After losses, staff shake-up, Clinton pins presidential campaign hopes on Texas rebound
February 13, 2008
EL PASO, Texas (AP) – Trying to overcome a string of losses and a staff shake-up, Hillary Rodham Clinton sought new energy Tuesday night from a boisterous crowd of about 12,000 in a state she hopes will provide a rebound in her quest for the Democratic presidential nomination.
Clinton, whose rallies had been overshadowed by rival Barack Obama’s huge crowds, arrived at the packed University of Texas at El Paso basketball arena as voters were giving Obama victories in Maryland, Virginia and Washington, D.C.
But her sights were set on the March 4 Texas and Ohio primaries and on President Bush.
“I’m tested, I’m ready, let’s make it happen,” she yelled to cheering supporters.
She slipped into a “you all” and criticized Bush, the former Texas governor.
“There’s a great saying in Texas,” she said, “all hat and no cattle. Well after seven years of George Bush, we need a lot less hat and lot more cattle.”
Clinton did not mention Tuesday’s results, but there were lingering signs of the disquiet in her campaign.
Her deputy campaign manager resigned Tuesday, the latest departure in a staff shake-up follows string of losses to Barack Obama.
In an e-mail message to staffers, Mike Henry said he was stepping down to allow campaign manager Maggie Williams to build her own team. Williams replaced Patti Solis Doyle during the weekend. Solis Doyle had recruited Henry to join the campaign last year.
“Out of respect for Maggie and her new leadership team, I thought it was the best thing to do,” Henry wrote. “As someone who has managed campaigns, I share the unique understanding of the challenges that the campaign will face over the next several weeks. Our campaign needs to move quickly to build a new leadership team, support them and their decisions and make the necessary adjustments to achieve the winning outcome for which we have all worked so hard for over a year now.”
It was unclear whether Henry was forced out.
Obama continued to rack up wins Tuesday, beating Clinton by a nearly 2-to-1 margin in Virginia and also winning easily in Maryland and the District of Columbia.
Henry was the campaign’s main field architect and was best known for writing a memo in the spring urging Clinton not to compete in Iowa, “our consistently weakest state.” The memo was leaked to the news media, which embarrassed Clinton as she was beginning to build an organization in Iowa.

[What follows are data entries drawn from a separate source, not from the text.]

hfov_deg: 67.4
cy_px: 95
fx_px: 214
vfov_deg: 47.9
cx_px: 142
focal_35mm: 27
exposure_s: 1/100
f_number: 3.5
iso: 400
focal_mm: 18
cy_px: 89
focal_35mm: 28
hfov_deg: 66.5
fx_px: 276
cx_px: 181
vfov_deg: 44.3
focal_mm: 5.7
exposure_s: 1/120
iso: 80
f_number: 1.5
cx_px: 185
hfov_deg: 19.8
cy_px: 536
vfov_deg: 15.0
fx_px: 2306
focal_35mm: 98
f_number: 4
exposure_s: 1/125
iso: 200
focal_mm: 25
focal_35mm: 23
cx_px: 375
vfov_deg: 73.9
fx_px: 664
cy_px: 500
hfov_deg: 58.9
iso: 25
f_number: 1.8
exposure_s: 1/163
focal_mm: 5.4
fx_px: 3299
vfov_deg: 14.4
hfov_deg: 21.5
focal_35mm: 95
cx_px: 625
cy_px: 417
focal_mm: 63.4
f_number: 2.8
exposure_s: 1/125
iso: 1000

Clinton placed third in Iowa, behind Obama and John Edwards, who has since left the race. Her campaign has struggled since then.

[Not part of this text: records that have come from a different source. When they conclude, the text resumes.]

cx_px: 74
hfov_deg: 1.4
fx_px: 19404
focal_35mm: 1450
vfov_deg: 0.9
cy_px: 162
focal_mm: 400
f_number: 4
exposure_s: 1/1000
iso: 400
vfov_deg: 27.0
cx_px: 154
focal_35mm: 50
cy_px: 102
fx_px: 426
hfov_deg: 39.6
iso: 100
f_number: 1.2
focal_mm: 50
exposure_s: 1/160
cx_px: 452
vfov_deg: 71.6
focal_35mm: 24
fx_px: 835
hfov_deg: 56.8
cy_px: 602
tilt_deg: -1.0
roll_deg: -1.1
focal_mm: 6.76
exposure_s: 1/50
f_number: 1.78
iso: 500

Guy Cecil, another top field strategist, was expected to succeed Henry.
Clinton did not spend much time or money in the Potomac River region. She canceled a tentative event in the Washington area as voting was under way Tuesday.
Instead, she spent about an hour in a makeshift television studio in her Arlington, Va., national headquarters conducting interviews via satellite with 10 television stations in Texas, Ohio and Wisconsin.
She made it clear that the March 4 primaries in Ohio and Texas were crucial milestones in her campaign.
“Ohio is really going to count in determining who our Democratic nominee is going to be,” she told WCPO in Cincinnati. She reminded Texans that her first job in politics was for the Democratic Party in 1972 registering Hispanic voters in South Texas. “I still have friends from those experiences,” she said.
Clinton also planned to campaign in Wisconsin, which holds its primary on Feb. 19. But she told one interviewer in Milwaukee that the race there was “an uphill challenge.”
“I’m the underdog candidate in that race,” she said.
She is airing television ads statewide in Ohio and Texas. She also is placing Spanish language ads in Texas. On Tuesday she also began airing ads in Wisconsin. She planned to go to Ohio late Wednesday and then to Wisconsin on Saturday.